Progress on brain-machine interface offers hope for long-term amputees

Chicago researchers help monkey

amputees control robot arm with their brains

The research advances hope for future robotic prosthetics from which amputees would receive sensory feedback on the limb’s position and what it is touching, according to the neuroscientists and biologists who carried out the study. They found that the brains of the subject generated news connections to control the robotic limb, even if the electrodes that facilitated that control were not implanted until several years after the limb was amputated.

amputees
The monkeys were trained to reach for and grasp a ball with a remote robotic arm

Published in Nature Communications, the research involved implanting an array of electrodes into Rhesus monkeys who had previously had arms amputated (in response to injuries at an early age, they stress; not for this research). In two animals, the electrodes were placed in the motor cortex on the opposite side of the brain to the missing limb, but in a third, they were placed on the same side.

The monkeys were then trained (bribed by helpings of fruit juice) to control a robotic arm to grasp a ball, using only their minds. During this activity, the researchers monitored the activity of brain cells around the implants, and used statistical techniques to calculate how the cells were connected to each other.

In the monkeys whose electrodes were opposite to their amputations, they found that initially-sparse neuron connections became more dense in areas used for reaching and grasping. But in the monkeys where the electrodes were on the same side, connections were initially dense but then thinned out and subsequently became more dense in a new pattern.
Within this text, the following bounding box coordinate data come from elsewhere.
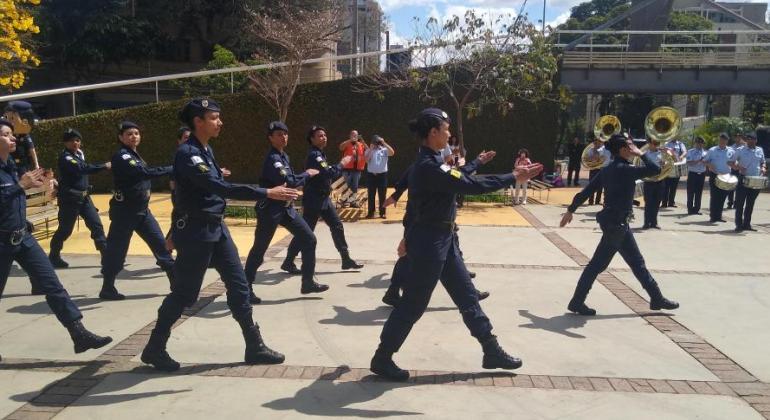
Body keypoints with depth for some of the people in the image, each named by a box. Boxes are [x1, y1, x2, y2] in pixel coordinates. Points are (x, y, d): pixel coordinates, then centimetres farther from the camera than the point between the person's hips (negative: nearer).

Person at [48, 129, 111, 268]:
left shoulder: (79, 153, 10)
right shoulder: (65, 157, -15)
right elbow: (82, 168, -31)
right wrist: (104, 166, -34)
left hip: (84, 197, 7)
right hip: (69, 199, -7)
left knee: (96, 225, -1)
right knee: (65, 229, 3)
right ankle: (53, 256, 23)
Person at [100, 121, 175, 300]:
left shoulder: (135, 155, 14)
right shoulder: (121, 156, -15)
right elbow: (145, 172, -29)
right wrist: (172, 169, -28)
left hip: (142, 209, 8)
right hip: (124, 210, -8)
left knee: (160, 243, 5)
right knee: (116, 250, 2)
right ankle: (107, 289, 16)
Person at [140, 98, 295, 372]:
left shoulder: (206, 149, 10)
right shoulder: (187, 153, -19)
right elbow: (221, 188, -30)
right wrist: (266, 193, -34)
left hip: (216, 228, 9)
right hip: (195, 232, -9)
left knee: (238, 285, 7)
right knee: (185, 293, 2)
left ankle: (255, 347, 15)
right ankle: (155, 348, 21)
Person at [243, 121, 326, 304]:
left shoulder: (284, 156, 11)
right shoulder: (272, 159, -18)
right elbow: (288, 182, -25)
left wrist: (302, 178, -2)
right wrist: (307, 174, -11)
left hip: (286, 208, 9)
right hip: (270, 210, -9)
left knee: (309, 239, 6)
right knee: (259, 249, 1)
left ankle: (308, 283, 14)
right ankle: (246, 288, 16)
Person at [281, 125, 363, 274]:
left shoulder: (320, 154, 14)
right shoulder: (314, 155, -17)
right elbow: (329, 173, -27)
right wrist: (342, 163, -14)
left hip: (324, 198, 10)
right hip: (314, 200, -10)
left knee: (337, 226, 9)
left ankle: (346, 259, 16)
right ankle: (288, 262, 9)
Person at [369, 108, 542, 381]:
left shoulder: (428, 163, 9)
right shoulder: (429, 166, -23)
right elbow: (471, 185, -26)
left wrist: (410, 236, 24)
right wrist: (513, 177, -18)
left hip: (442, 239, 10)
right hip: (430, 242, -10)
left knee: (467, 296, 15)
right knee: (413, 303, 2)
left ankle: (492, 351, 26)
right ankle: (382, 358, 18)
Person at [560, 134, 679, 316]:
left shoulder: (609, 170, 8)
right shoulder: (624, 169, -18)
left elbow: (586, 191, 9)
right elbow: (655, 169, -25)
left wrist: (570, 210, 16)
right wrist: (642, 153, -9)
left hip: (616, 222, 10)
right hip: (616, 223, -10)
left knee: (637, 262, 16)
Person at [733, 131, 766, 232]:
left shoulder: (760, 150, 10)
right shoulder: (740, 150, -1)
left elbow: (762, 162, 20)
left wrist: (763, 168, -1)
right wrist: (737, 166, -19)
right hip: (743, 179, -4)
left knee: (750, 203, 10)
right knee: (740, 202, -6)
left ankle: (747, 224, 17)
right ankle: (739, 224, -2)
"That means connections were shedding off as the animal was trying to learn a new task, because there is already a network controlling some other behaviour," said Dr Karthikeyan Balasubramanian, who led the study. "But after a few days it started rebuilding into a new network that can control both the intact limb and the neuroprosthetic."

The senior author of the paper, Prof Nicho Hatsopoulos, who specialises in biology and anatomy at the University of Chicago Medical Centre, said that the most significant implication of the research is that long-term amputees can learn to control a robot limb. The study is one of the first to involve amputees; previous research has involved paralysed patients.

In the next phase of the research, the team plans to work with other groups that are developing prostheses equipped with devices for proprioperception — the sense of where a limb is in space — and touch perception. "That's how we can begin to create truly responsive neuroprosthetic limbs, when people can both move it and get natural sensations through the brain machine interface," Hatsopoulos said.